The ancient Chinese also believed that music had the power to heal. The Chinese character for “music” is actually the root of the Chinese character for “medicine.”

Liu’s explanation matches that of Shen Yun’s closely, as this was common knowledge in traditional Chinese culture before communism destroyed traditional culture in China.

For 5,000 years, Chinese culture was believed to be divinely inspired, and the deeply spiritual civilization was centered around the idea of harmony between heaven, earth, and humankind. In 1949 the Communist Party, atheist and anti-China in nature, took power and undertook systematic and often gruesome campaigns to change the character of the nation.

However, Shen Yun celebrates the beauty and wisdom of traditional Chinese culture. Liu said that gives it a unique energy.

“This energy really activates your whole mind, body, spirit,” he said. “Our body needs energy. When you don’t have good energy, you don’t sleep well, you worry, and then you make mistakes, because your mind is not clear. This is very common. People lose their spiritual strength, their mental clarity, and then they make mistakes. And they then so easily get sick, because they become weak.

“Body, mind, and spirit—don’t forget this. This is how our whole being came from the universe, from God.”

And Shen Yun, a performance filled with spirit, with ancient wisdom, and with the healing power of art, jumpstarts that for the audience.

Have Faith

Of the three, our busy modern mankind most easily forgets the importance of the spirit, and Liu expressed his wish to administer a reminder.
“We need to go back to our spiritual roots. Deeply connect with divine power, connect with God and the universe,” he said. “Shen Yun uses historical stories and the power of music and dance to connect everyone with the original life source. People are ready for this.

“No matter what kind of religion you have, Christian or Buddhist, or qigong meditator, or yoga practitioners, there’s a lot of spiritual practices still; those people understand it.”

Faith is every individual’s own choice, Liu said. He noted that he wouldn’t recommend someone who’s still holding on to fear to go out and watch a show with their minds clouded with negativity. The three aspects of the body, the mind, and the spirit all need to be in balance.

“These are the three points that I want to make, these three aspects of the physical, the mind, and the spirit,” he said.

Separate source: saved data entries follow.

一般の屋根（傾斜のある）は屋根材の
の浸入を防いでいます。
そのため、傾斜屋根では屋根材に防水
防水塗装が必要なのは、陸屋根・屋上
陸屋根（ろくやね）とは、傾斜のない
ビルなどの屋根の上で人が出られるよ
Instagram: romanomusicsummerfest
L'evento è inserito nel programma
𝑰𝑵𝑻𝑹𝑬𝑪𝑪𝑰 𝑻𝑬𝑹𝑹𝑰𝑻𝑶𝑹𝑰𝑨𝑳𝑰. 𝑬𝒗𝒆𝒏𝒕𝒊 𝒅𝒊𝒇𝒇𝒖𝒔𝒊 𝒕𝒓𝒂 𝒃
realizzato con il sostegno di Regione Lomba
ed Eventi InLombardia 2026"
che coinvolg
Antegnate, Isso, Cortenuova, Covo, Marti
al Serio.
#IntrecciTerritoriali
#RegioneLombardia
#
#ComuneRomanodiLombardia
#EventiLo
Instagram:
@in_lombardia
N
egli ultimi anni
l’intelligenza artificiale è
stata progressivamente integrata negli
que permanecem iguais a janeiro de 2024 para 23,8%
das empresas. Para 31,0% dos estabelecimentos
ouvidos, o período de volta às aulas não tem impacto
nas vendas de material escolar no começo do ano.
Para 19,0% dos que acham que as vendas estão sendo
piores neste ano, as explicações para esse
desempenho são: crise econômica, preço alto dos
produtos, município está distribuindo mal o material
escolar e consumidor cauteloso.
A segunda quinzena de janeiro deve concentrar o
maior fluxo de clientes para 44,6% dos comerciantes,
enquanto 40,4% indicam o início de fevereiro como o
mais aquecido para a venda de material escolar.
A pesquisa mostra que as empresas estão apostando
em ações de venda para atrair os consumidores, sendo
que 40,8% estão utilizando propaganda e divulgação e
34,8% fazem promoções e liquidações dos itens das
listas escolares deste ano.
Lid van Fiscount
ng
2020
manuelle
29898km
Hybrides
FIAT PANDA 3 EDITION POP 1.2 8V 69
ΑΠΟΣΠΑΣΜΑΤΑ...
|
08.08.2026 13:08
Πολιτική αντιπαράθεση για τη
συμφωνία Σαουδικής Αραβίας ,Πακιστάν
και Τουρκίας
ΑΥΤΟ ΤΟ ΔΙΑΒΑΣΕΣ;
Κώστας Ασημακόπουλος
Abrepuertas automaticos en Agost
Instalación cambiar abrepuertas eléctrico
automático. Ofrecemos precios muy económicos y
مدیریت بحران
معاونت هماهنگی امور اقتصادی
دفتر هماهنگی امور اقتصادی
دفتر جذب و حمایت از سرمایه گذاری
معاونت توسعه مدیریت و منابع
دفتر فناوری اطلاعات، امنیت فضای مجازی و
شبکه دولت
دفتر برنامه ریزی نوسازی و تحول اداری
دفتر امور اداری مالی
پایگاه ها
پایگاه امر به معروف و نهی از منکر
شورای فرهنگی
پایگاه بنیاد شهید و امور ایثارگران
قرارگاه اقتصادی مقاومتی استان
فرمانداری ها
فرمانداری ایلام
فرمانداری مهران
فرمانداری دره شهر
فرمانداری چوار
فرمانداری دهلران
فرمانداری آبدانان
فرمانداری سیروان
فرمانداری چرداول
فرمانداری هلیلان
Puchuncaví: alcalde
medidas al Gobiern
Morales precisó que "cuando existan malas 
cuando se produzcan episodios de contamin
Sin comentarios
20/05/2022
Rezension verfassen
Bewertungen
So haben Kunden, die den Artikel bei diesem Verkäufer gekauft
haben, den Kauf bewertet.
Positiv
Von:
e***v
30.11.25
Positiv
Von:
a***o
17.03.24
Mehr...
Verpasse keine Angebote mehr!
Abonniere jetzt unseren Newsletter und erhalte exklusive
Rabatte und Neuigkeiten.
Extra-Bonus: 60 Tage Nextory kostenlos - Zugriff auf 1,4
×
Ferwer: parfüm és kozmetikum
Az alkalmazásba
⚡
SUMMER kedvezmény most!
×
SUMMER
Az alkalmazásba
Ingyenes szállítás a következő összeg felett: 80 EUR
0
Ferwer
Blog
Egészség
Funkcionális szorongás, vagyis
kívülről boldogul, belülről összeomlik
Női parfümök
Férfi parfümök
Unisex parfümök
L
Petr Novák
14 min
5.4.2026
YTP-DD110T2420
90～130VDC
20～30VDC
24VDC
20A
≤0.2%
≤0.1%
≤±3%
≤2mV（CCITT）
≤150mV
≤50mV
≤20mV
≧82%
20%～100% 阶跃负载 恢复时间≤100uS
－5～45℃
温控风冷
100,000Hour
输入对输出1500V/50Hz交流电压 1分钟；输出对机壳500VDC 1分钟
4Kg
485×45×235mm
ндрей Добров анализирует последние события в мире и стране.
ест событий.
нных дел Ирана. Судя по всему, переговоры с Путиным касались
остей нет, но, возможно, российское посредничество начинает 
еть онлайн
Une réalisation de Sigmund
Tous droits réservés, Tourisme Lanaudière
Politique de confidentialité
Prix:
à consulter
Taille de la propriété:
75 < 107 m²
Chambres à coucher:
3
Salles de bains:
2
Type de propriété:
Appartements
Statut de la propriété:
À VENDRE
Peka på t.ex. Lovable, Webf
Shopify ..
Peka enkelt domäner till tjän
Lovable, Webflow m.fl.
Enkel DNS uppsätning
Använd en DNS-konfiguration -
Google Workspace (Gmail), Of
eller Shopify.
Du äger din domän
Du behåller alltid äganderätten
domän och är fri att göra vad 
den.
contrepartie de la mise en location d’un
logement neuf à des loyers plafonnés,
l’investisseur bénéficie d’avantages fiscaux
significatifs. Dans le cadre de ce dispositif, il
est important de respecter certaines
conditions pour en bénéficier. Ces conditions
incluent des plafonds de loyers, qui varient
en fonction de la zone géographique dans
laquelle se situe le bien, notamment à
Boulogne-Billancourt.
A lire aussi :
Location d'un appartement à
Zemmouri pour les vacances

As for physical health, the Shen Yun performers are human, too, Liu said, and they’re healthy not only because they’re athletes who tend to their physical states, but because they’re meditators and people of faith, taking care of their mental and spiritual states as well.

And a testament to their motivation is the fact that they’re sharing their source of health—their fearless passion for art and faith—with the world, according to Liu.

“Audiences, all people, are protecting their life. Shen Yun is doing the same thing as everyone wants,“ he said. ”They are meditators and cultivators, they are dancers and musicians, so they bring this to the world, to help the world, help everyone.”

Liu still remembers the feeling he had when he first saw a performance many years ago.

“Gosh, this show, I feel so connected, I really feel connected. This whole show, two hours, I’m in heaven. I feel all of life surrounding me, I feel that my whole body is so warm, great energy circulating inside my body, a hundred meridians are open,” he said. “When I came out of the theater, you know, my face, I feel changed. I feel young, like I’ve gone back to my 20s! You have to experience that.”

Catherine Yang is a reporter for The Epoch Times based in New York.